Estamos vivos y no sabemos cuánto tiempo existiremos, por lo mismo, considero como una pérdida absoluta de tiempo tener una vida miserable o atormentada por las razones que sean.
Buscar el bienestar propio antes de procurar uno en alguien más; trazar el camino que se quiere recorrer con base en deseos y aspiraciones; arriesgarse a perseguir los sueños y hacer lo que amas; rodearse de relaciones sanas; cuidarse uno mismo, ser consciente de la importancia de la salud física, emocional, mental y sexual y ser responsables de nuestro elegir y actuar sin generar daño colateral. Eso es mandar todo a la mierda.
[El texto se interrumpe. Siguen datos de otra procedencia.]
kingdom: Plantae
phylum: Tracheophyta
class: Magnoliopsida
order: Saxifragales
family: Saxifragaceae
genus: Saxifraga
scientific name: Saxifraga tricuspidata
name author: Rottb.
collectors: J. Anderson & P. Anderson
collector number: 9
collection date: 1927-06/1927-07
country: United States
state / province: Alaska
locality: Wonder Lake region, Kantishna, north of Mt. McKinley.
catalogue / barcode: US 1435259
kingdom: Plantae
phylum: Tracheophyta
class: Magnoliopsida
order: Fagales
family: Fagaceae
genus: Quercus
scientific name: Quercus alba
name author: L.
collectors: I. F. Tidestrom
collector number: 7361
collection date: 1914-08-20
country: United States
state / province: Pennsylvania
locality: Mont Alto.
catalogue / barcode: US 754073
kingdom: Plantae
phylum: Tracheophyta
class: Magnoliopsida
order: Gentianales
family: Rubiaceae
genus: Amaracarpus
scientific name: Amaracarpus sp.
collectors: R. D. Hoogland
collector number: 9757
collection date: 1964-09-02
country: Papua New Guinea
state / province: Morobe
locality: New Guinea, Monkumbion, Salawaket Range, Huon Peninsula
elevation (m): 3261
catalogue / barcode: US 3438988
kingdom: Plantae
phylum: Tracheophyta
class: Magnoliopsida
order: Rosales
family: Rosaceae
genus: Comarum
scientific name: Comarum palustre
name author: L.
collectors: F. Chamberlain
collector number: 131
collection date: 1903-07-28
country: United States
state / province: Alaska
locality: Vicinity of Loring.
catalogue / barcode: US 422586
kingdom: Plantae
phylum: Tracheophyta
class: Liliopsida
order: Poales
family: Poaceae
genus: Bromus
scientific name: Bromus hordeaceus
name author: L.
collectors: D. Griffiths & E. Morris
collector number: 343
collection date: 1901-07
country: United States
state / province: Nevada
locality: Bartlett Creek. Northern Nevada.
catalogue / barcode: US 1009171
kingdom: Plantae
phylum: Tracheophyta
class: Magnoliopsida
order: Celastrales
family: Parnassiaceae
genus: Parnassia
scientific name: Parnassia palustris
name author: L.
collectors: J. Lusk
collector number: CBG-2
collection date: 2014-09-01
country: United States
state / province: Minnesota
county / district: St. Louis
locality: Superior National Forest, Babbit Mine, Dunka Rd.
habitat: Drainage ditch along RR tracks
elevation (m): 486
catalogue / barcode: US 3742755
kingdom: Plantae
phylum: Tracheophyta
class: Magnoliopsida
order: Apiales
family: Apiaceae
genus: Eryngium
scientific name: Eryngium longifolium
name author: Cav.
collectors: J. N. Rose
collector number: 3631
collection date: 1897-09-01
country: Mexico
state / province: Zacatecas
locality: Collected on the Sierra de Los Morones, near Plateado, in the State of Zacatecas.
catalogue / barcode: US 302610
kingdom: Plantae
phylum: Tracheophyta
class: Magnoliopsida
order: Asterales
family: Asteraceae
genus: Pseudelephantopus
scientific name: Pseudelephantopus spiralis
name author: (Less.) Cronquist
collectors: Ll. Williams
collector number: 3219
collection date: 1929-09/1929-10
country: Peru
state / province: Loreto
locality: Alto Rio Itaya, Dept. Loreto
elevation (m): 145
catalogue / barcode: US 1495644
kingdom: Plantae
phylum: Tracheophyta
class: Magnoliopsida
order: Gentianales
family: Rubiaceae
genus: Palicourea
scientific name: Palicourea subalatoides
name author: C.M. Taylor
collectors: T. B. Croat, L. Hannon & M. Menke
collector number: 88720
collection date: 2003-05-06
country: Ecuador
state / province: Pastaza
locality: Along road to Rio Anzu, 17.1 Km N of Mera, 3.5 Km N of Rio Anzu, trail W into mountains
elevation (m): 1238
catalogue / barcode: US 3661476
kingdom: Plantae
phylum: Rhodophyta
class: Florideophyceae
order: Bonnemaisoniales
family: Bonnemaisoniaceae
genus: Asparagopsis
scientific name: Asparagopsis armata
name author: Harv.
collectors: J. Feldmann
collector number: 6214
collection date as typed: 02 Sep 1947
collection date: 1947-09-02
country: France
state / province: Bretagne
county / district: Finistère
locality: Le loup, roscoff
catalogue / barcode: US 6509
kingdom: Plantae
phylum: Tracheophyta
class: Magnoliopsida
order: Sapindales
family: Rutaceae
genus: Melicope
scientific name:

Yo lo hice hace tres años. Dejé mi trabajo, me alejé de personas y relaciones tóxicas, enfrenté a mi familia y no fue sencillo hacerlo. Desde que "quemé mis naves" para perseguir mi sueño, he comprendido que, a pesar de los obstáculos y retos, hacer lo que amas sin importar nada más, es la única manera de vivir plenamente y llegar en paz al lecho de muerte.
Cuando decides mandar todo a la mierda, no se genera felicidad absoluta de forma instantánea, pero con bondad, paciencia, templanza y madurez, asumes que esta vida es en realidad un suspiro y entonces no te cuesta mucho esfuerzo deshacerte de todo aquello que no te hace feliz y caes en cuenta de qué vida quieres procurar y disfrutar y lo más importante: solamente está en uno mismo lograrla.
Es duro llegar a estas reflexiones a partir de la muerte del otro, pero ahora sé que si yo he de morir mañana me sentiré orgullosa de haberle dado la espalda sin culpa a todo aquello que no me hacía feliz y desde hace tres años tengo la tranquilidad de que mi vida es ahora el resultado de haber mandado todo a la mierda y con mucho valor y convicción le puse punto final a esa vida que no me hacía feliz.
Nadie sale vivo de aquí. Cómo decidimos vivir es otra historia...
Todos tenemos dos vidas: la segunda comienza cuando nos damos cuenta que sólo tenemos una.